Recently, the company needs to uniformly change the primary key type of some old tables. In the past, the primary key type of the table was always int. This time, it will be changed to bigint.
Then when I sorted out, I found a table with 500 million data in it. I had investigated problems and optimized several slow SQL before, but the query of this table did not enter the slow SQL list, which was a bit of a breakthrough in my cognition, and there was no problem in daily use.
Behind also found a lot of 3000W to 8000W table, the number of fields is also relatively normal, about 10, but also in good use, so do not listen to the Internet said that more than 1000W, 2000W will be divided into table what.
Avoid optimization in advance, and then deal with the problem is the king, because some of the preparation you do in advance is likely to be a waste of effort, a waste of emotion and energy.
So let's go back to this table of 500 million figures.
The execution time of the modified statement exceeds the time threshold set by the self-built SQL platform (the platform automatically closes the connection if an SQL statement is executed for more than 2 hours).
The modify statement cannot be executed separately. It can only be executed once.
Another option was to bypass the SQL platform and let the DBA execute directly from the outside, then wait until the next day because it was too late.
On the second day, I analyzed the table and found that the previous data were useless and could be archived, that is, the data of 21 years were moved to another table and only the data of 22 years were left.
This table is time-indexed.
I have checked the data of 21 years, which is about 300 million. After deleting these data, it is estimated that the time of modifying will be reduced by more than half. Besides, the table itself needs to be archived, but I forgot to do it this year (indicating that I have not encountered the problem of slow query).
So the solution is to first archive the data, that is, insert into the 21 year old data into the new table, then delete the 21 year old data in the table, and then modify the type change.
The INSERT INTO and DELETE statements were simple, but the DBA asked us to split the SQL statements for him to execute because of the large amount of data and to avoid the problem of long transactions.
At that time I thought: this split also need to develop to dismantle? Are DBAs just ruthless execution machines?
Ok, so I took the INSERT into 100 and the DELETE into 100 and gave it to the DBA.
In the evening, the DBA executed another wave, but several DELETE failed. He asked me if there would be any requests to change the table now.
I said it was impossible, because this table is equivalent to a running table, and the data of 21 years is deleted.
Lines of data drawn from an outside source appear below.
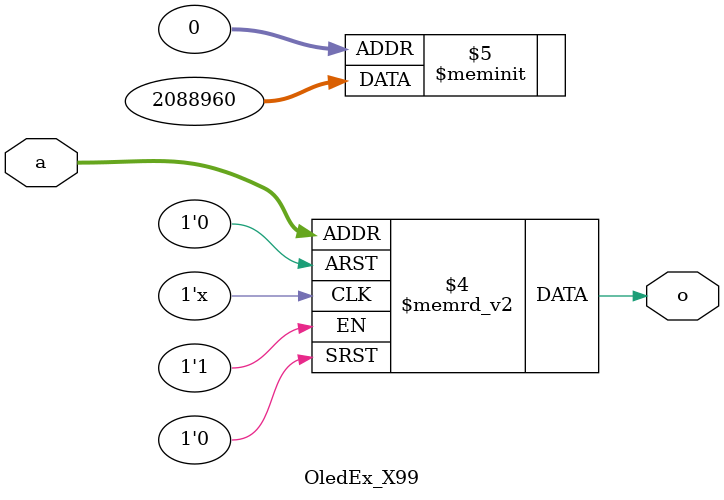
<source format=v>
module OledEx_X99(a,o);
	input[4:0]  a;
	output reg[0:0]  o;
	always @(a)
	begin
		case(a)
			5'b00000: o = 1'b0;
			5'b00001: o = 1'b0;
			5'b00010: o = 1'b0;
			5'b00011: o = 1'b0;
			5'b00100: o = 1'b0;
			5'b00101: o = 1'b0;
			5'b00110: o = 1'b0;
			5'b00111: o = 1'b0;
			5'b01000: o = 1'b0;
			5'b01001: o = 1'b0;
			5'b01010: o = 1'b0;
			5'b01011: o = 1'b0;
			5'b01100: o = 1'b0;
			5'b01101: o = 1'b1;
			5'b01110: o = 1'b1;
			5'b01111: o = 1'b1;
			5'b10000: o = 1'b1;
			5'b10001: o = 1'b1;
			5'b10010: o = 1'b1;
			5'b10011: o = 1'b1;
			5'b10100: o = 1'b1;
			5'b10101: o = 1'b0;
			5'b10110: o = 1'b0;
			5'b10111: o = 1'b0;
			5'b11000: o = 1'b0;
			5'b11001: o = 1'b0;
			5'b11010: o = 1'b0;
			5'b11011: o = 1'b0;
			5'b11100: o = 1'b0;
//			 default 0
//			 Parallel mux
			default:  o = 1'b0;
		endcase
	end
endmodule

</source>
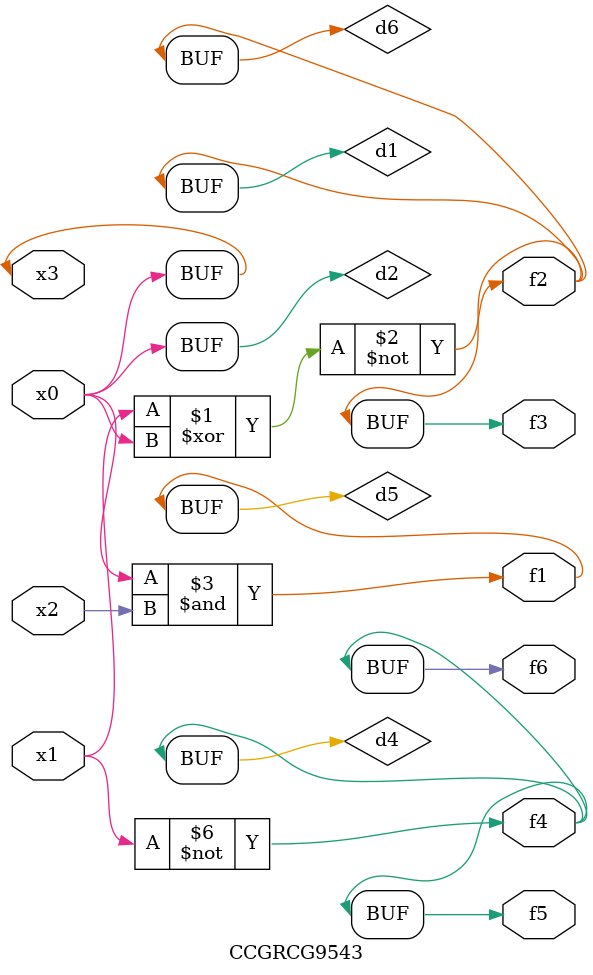
<source format=v>
module CCGRCG9543(
	input x0, x1, x2, x3,
	output f1, f2, f3, f4, f5, f6
);

	wire d1, d2, d3, d4, d5, d6;

	xnor (d1, x1, x3);
	buf (d2, x0, x3);
	nand (d3, x0, x2);
	not (d4, x1);
	nand (d5, d3);
	or (d6, d1);
	assign f1 = d5;
	assign f2 = d6;
	assign f3 = d6;
	assign f4 = d4;
	assign f5 = d4;
	assign f6 = d4;
endmodule

</source>
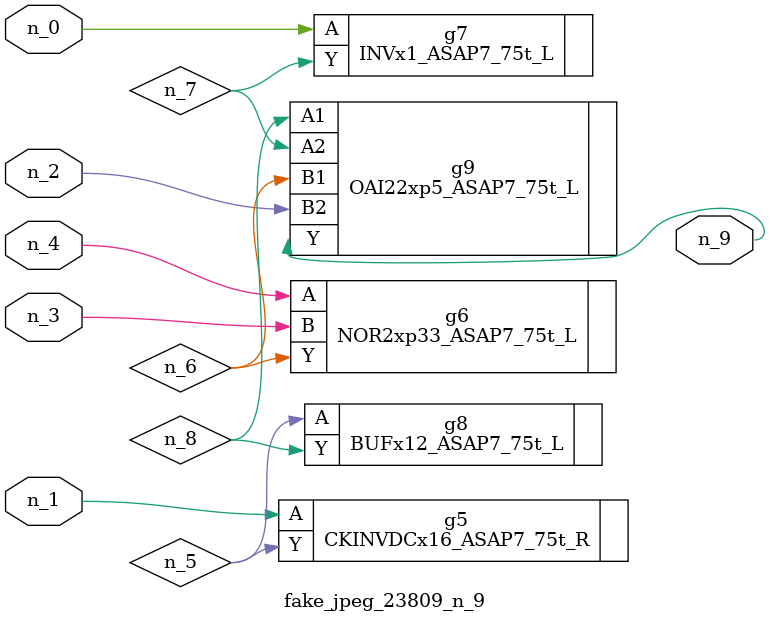
<source format=v>
module fake_jpeg_23809_n_9 (n_3, n_2, n_1, n_0, n_4, n_9);

input n_3;
input n_2;
input n_1;
input n_0;
input n_4;

output n_9;

wire n_8;
wire n_6;
wire n_5;
wire n_7;

CKINVDCx16_ASAP7_75t_R g5 ( 
.A(n_1),
.Y(n_5)
);

NOR2xp33_ASAP7_75t_L g6 ( 
.A(n_4),
.B(n_3),
.Y(n_6)
);

INVx1_ASAP7_75t_L g7 ( 
.A(n_0),
.Y(n_7)
);

BUFx12_ASAP7_75t_L g8 ( 
.A(n_5),
.Y(n_8)
);

OAI22xp5_ASAP7_75t_L g9 ( 
.A1(n_8),
.A2(n_7),
.B1(n_6),
.B2(n_2),
.Y(n_9)
);


endmodule
</source>
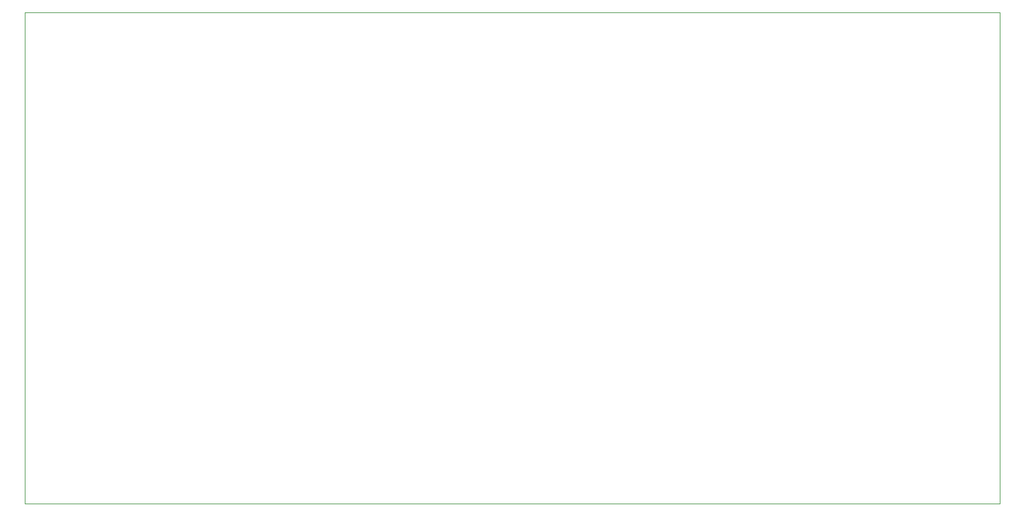
<source format=gbr>
%TF.GenerationSoftware,KiCad,Pcbnew,7.0.1*%
%TF.CreationDate,2023-09-25T23:55:44+03:00*%
%TF.ProjectId,keyboard_test,6b657962-6f61-4726-945f-746573742e6b,rev?*%
%TF.SameCoordinates,Original*%
%TF.FileFunction,Profile,NP*%
%FSLAX46Y46*%
G04 Gerber Fmt 4.6, Leading zero omitted, Abs format (unit mm)*
G04 Created by KiCad (PCBNEW 7.0.1) date 2023-09-25 23:55:44*
%MOMM*%
%LPD*%
G01*
G04 APERTURE LIST*
%TA.AperFunction,Profile*%
%ADD10C,0.100000*%
%TD*%
G04 APERTURE END LIST*
D10*
X39304100Y-80757200D02*
X172298500Y-80757200D01*
X172298500Y-147737000D01*
X39304100Y-147737000D01*
X39304100Y-80757200D01*
M02*

</source>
It is impossible to change the data of 21 years at present, but it is indeed an error. I checked the error, lock timeout.
At the time I wondered why there was a lockwait timeout when no business could be operating on 21 years of data now.
I later discovered that the DBA was executing multiple DELETE statements in parallel.
Therefore, I told the DBA in the group that it should be because you are executing multiple deletes in parallel, they are previously competing, and a delete deletes a lot of data, so the wait time is out.
There should be no conflict between the deletes if the ID range is restricted.




Comments
There are no comments for this story
Be the first to respond and start the conversation.